- Brief -
Beginning at the line that includes "[1017,413,1033,421] [557,438,695,453] as" in the entries below, print each line exactly as it appears, through the last one.

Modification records
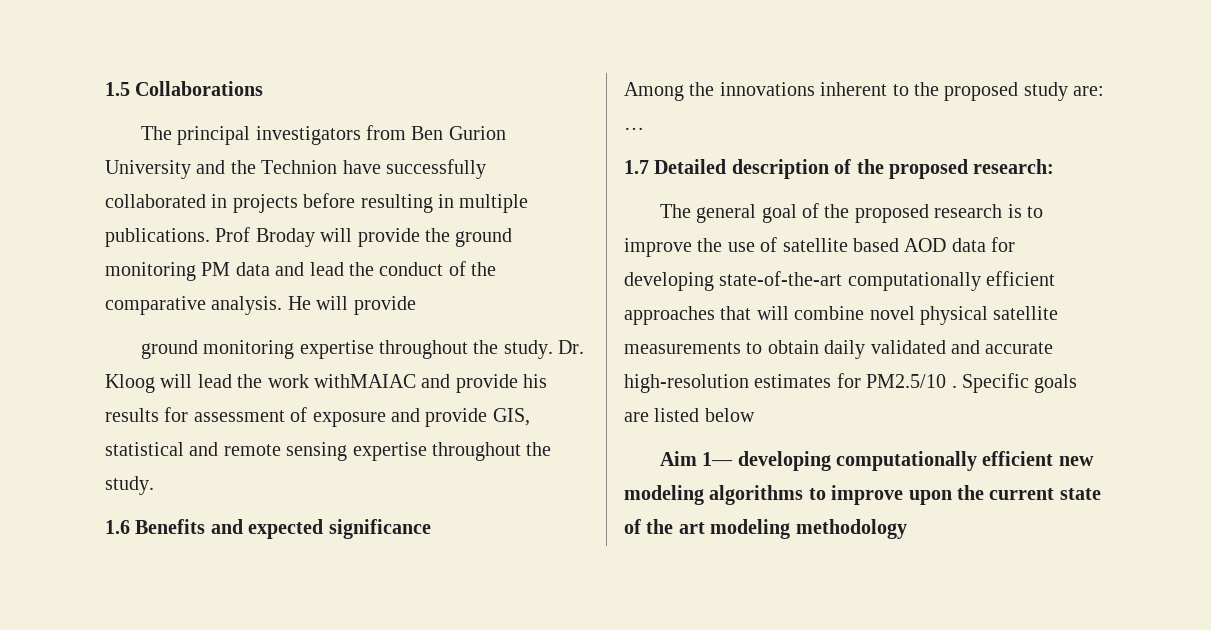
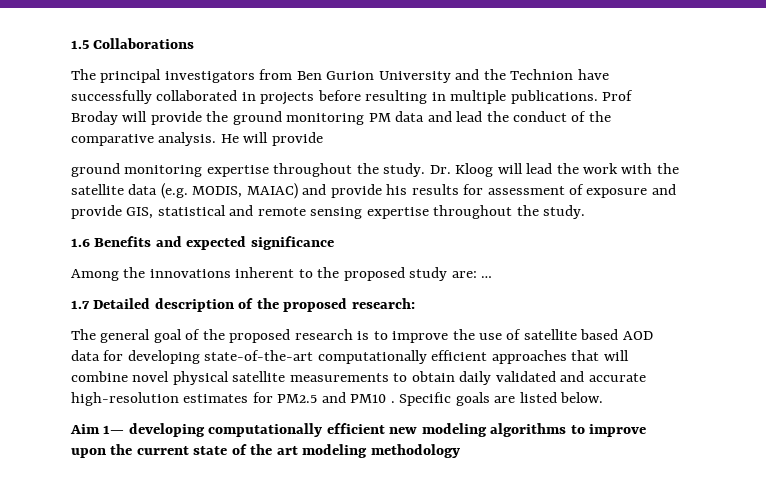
[314,374,416,388] withMAIAC -> [621,163,679,174] [71,183,298,199] with the satellite data (e.g. MODIS, MAIAC)
[866,374,947,388] PM2.5/10 -> [277,392,387,403] PM2.5 and PM10
[704,408,755,422] below -> [560,392,604,403] below.

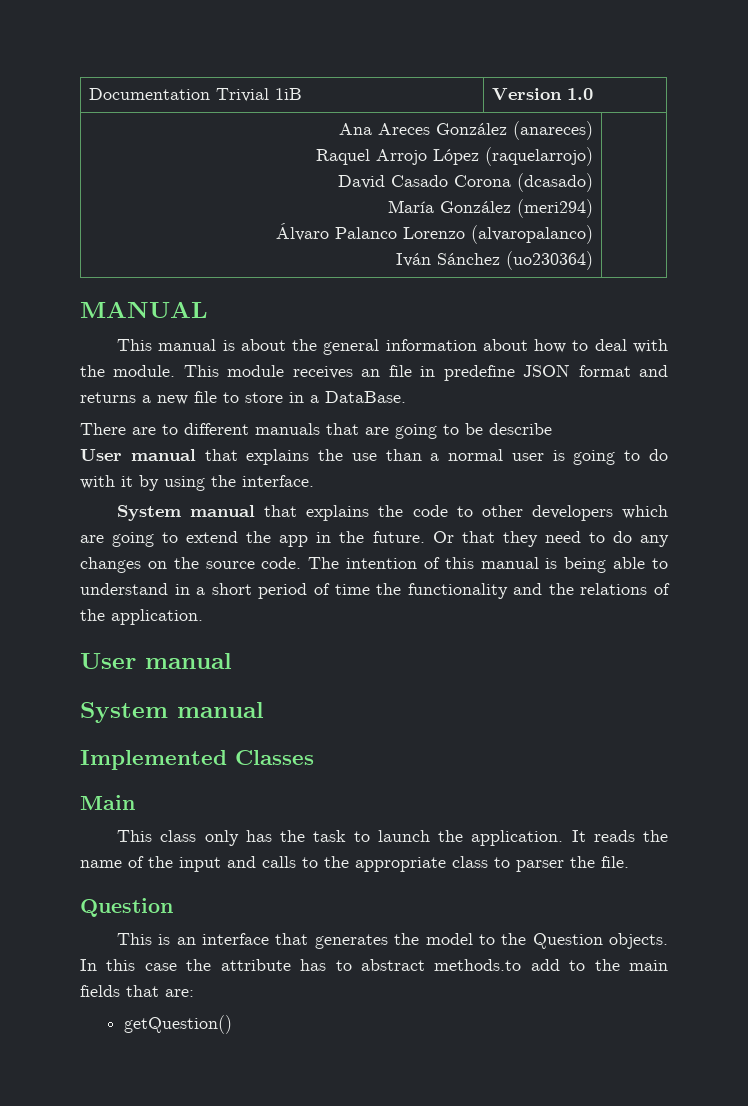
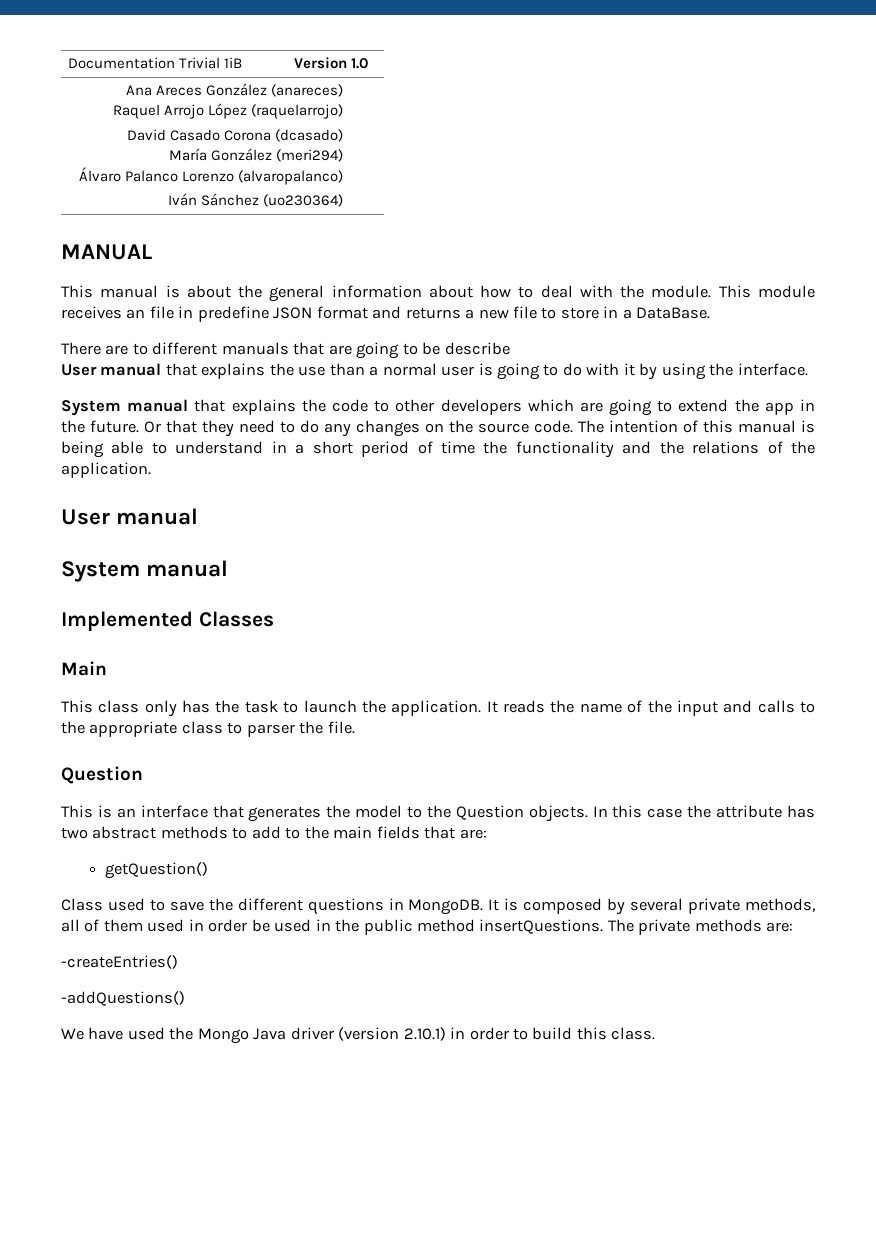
[335,959,522,971] to abstract methods.to -> [61,826,248,839] two abstract methods to
(232, 1024) none -> [61,898,816,915] [61,919,794,935] [61,955,178,969] [61,991,185,1006] [61,1027,656,1044] // Class used to save the different questions in MongoDB. It is composed by several private methods, all of them used in order be used in the public method insertQuestions. The private methods are: // -createEntries() // -addQuestions() // We have used the Mongo Java driver (version 2.10.1) in order to build this class.

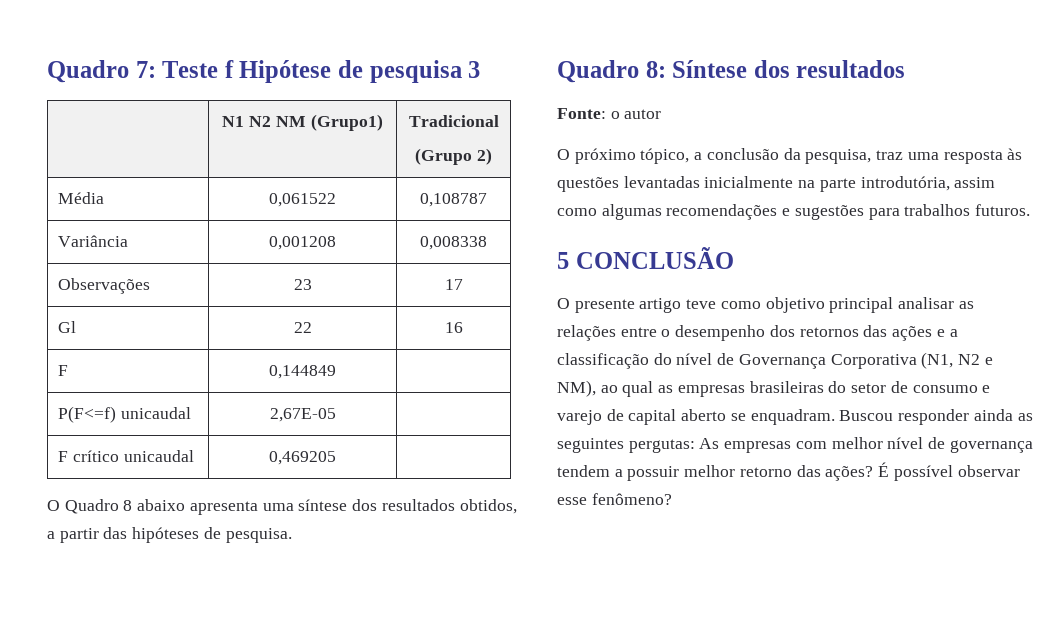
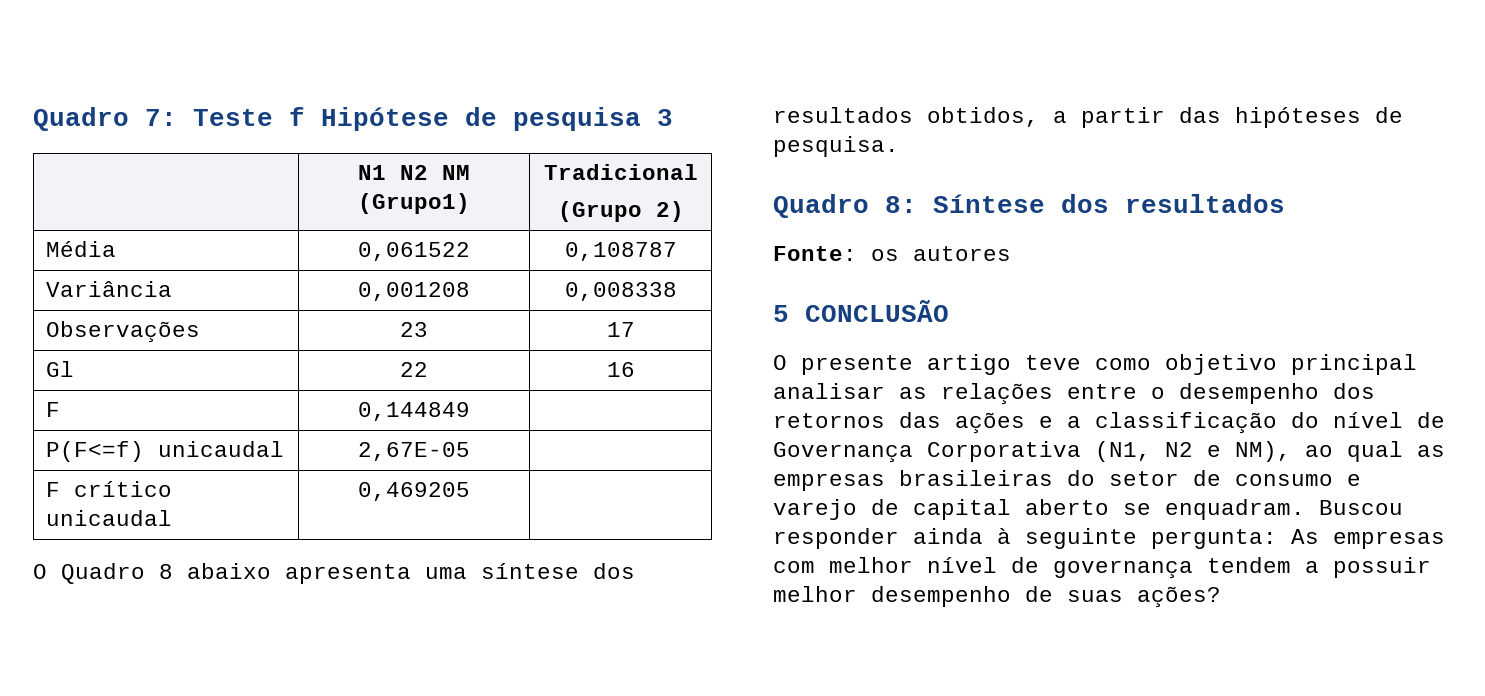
[610,109,662,119] [557,148,1023,164] [557,176,996,192] [557,204,1031,220] o autor // O próximo tópico, a conclusão da pesquisa, traz uma resposta às questões levantadas inicialmente na parte introdutória, assim como algumas recomendações e sugestões para trabalhos futuros. -> [871,246,1011,261] os autores
[1017,413,1033,421] [557,438,695,453] as seguintes pergutas: -> [997,528,1277,549] à seguinte pergunta:
[739,462,1020,481] [557,493,672,505] retorno das ações? É possível observar esse fenômeno? -> [871,586,1221,608] desempenho de suas ações?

- Solution for this task -
[1017,413,1033,421] [557,438,695,453] as seguintes pergutas: -> [997,528,1277,549] à seguinte pergunta:
[739,462,1020,481] [557,493,672,505] retorno das ações? É possível observar esse fenômeno? -> [871,586,1221,608] desempenho de suas ações?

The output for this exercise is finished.